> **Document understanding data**
┌────────

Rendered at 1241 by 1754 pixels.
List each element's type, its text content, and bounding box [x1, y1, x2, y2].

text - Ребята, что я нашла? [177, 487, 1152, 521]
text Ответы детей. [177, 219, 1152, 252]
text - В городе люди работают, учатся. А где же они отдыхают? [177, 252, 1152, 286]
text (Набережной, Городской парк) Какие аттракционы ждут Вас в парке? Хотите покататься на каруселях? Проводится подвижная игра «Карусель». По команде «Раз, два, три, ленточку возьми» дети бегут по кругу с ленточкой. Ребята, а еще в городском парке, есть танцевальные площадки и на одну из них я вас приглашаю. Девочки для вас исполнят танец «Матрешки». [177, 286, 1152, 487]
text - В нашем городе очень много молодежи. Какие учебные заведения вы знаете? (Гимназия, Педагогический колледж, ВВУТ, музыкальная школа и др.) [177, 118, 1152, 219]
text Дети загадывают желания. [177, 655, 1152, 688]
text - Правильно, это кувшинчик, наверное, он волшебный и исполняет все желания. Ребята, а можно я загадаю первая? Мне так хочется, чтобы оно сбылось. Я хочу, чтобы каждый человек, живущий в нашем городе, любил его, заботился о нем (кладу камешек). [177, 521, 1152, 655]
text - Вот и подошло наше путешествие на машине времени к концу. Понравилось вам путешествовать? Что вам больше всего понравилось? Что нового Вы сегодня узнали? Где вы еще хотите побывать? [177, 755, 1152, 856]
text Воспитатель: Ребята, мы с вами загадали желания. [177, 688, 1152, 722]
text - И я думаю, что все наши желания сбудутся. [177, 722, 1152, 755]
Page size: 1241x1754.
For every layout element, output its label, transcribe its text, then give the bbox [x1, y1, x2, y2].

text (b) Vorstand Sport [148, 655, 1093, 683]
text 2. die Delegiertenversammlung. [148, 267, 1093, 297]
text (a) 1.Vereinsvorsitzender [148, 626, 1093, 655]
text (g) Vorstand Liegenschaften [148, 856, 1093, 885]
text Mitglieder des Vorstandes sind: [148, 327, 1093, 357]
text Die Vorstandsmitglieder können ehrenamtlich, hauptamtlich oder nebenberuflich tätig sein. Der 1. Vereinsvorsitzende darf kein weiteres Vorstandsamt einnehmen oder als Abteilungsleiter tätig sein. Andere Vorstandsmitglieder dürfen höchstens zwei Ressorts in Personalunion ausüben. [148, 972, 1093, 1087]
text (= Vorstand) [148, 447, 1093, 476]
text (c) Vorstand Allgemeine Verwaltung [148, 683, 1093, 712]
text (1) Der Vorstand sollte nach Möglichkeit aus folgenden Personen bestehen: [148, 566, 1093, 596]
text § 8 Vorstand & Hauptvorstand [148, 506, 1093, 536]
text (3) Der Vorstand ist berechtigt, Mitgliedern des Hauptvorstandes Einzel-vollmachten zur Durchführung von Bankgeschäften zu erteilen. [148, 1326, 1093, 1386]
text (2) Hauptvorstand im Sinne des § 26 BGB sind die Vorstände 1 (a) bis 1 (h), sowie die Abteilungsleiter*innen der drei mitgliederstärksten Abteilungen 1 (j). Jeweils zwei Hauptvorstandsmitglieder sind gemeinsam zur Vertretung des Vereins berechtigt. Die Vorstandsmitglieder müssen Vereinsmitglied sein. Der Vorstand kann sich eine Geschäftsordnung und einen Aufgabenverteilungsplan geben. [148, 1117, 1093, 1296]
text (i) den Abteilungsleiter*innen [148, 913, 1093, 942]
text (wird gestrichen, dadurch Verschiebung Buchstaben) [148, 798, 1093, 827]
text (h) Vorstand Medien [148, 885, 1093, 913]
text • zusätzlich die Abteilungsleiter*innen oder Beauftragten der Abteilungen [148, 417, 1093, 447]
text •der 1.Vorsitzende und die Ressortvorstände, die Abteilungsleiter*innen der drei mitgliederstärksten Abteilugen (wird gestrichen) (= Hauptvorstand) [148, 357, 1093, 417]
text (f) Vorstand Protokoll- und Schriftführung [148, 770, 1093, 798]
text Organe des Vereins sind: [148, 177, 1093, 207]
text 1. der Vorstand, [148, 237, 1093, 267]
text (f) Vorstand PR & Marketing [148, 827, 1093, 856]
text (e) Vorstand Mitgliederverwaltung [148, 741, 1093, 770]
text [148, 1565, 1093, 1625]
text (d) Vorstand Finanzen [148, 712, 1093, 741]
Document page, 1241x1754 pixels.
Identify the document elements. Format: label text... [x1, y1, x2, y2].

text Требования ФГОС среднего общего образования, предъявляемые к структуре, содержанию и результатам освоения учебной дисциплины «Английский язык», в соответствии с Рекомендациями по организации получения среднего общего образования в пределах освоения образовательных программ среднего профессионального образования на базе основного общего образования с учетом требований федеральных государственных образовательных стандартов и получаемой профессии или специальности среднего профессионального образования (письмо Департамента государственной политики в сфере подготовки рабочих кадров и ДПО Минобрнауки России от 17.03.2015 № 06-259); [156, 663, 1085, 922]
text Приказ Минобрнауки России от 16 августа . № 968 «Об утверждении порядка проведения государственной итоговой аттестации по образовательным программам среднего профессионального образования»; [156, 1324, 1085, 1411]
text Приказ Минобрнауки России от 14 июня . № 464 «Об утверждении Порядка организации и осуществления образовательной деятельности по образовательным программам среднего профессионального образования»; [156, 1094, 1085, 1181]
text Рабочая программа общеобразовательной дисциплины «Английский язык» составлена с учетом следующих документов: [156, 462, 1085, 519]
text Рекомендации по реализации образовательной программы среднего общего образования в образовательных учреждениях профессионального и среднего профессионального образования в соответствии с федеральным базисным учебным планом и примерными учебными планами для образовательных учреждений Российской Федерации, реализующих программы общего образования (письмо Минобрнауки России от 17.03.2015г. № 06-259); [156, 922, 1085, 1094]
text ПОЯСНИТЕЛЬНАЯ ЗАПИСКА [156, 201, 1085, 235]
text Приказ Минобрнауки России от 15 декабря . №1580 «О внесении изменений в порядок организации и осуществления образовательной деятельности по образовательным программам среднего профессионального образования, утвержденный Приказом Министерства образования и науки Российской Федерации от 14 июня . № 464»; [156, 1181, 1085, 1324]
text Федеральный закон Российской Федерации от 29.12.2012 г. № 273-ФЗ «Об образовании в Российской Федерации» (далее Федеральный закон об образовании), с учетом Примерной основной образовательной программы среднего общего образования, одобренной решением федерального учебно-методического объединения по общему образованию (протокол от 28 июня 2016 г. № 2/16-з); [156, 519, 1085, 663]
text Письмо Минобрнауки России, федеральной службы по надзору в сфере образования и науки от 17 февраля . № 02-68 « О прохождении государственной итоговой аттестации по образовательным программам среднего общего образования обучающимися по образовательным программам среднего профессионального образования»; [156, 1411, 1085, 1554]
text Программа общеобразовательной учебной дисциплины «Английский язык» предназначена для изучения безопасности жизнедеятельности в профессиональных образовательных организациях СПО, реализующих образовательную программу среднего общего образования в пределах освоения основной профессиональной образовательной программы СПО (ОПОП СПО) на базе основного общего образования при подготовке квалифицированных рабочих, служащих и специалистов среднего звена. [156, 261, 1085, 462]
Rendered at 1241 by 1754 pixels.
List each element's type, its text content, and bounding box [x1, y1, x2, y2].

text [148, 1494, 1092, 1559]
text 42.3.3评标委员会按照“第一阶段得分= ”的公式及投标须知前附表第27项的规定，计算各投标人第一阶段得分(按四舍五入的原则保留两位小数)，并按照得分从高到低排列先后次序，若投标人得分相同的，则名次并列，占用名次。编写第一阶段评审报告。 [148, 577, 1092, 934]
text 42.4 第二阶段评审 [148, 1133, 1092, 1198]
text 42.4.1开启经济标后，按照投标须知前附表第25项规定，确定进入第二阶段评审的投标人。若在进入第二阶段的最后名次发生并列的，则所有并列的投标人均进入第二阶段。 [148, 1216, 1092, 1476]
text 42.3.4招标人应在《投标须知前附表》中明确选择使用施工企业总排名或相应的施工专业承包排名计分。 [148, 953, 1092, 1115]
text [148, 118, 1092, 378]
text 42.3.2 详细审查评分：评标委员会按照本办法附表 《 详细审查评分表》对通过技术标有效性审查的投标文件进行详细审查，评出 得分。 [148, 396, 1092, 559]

└────────

> **AIM OF THE EXERCISE**
Search the entries above for the string "Abteilungen", and report each line where it occurs.

> **TASK SOLUTION**
text (2) Hauptvorstand im Sinne des § 26 BGB sind die Vorstände 1 (a) bis 1 (h), sowie die Abteilungsleiter*innen der drei mitgliederstärksten Abteilungen 1 (j). Jeweils zwei Hauptvorstandsmitglieder sind gemeinsam zur Vertretung des Vereins berechtigt. Die Vorstandsmitglieder müssen Vereinsmitglied sein. Der Vorstand kann sich eine Geschäftsordnung und einen Aufgabenverteilungsplan geben. [148, 1117, 1093, 1296]
text • zusätzlich die Abteilungsleiter*innen oder Beauftragten der Abteilungen [148, 417, 1093, 447]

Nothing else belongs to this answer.